Assigned task
Produce a verbatim copy of the records, and keep the images out of it.

::: Supplied material

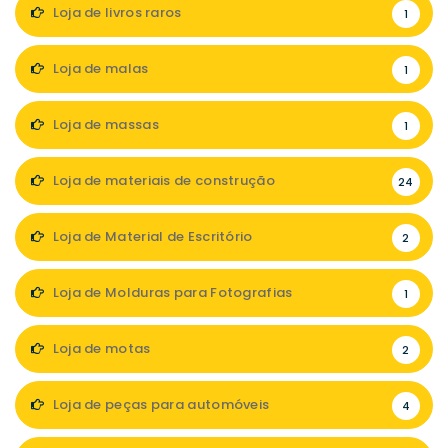
Loja de livros raros
1
Loja de malas
1
Loja de massas
1
Loja de materiais de construção
24
Loja de Material de Escritório
2
Loja de Molduras para Fotografias
1
Loja de motas
2
Loja de peças para automóveis
4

::::::

Problem solution
Loja de livros raros
1
Loja de malas
1
Loja de massas
1
Loja de materiais de construção
24
Loja de Material de Escritório
2
Loja de Molduras para Fotografias
1
Loja de motas
2
Loja de peças para automóveis
4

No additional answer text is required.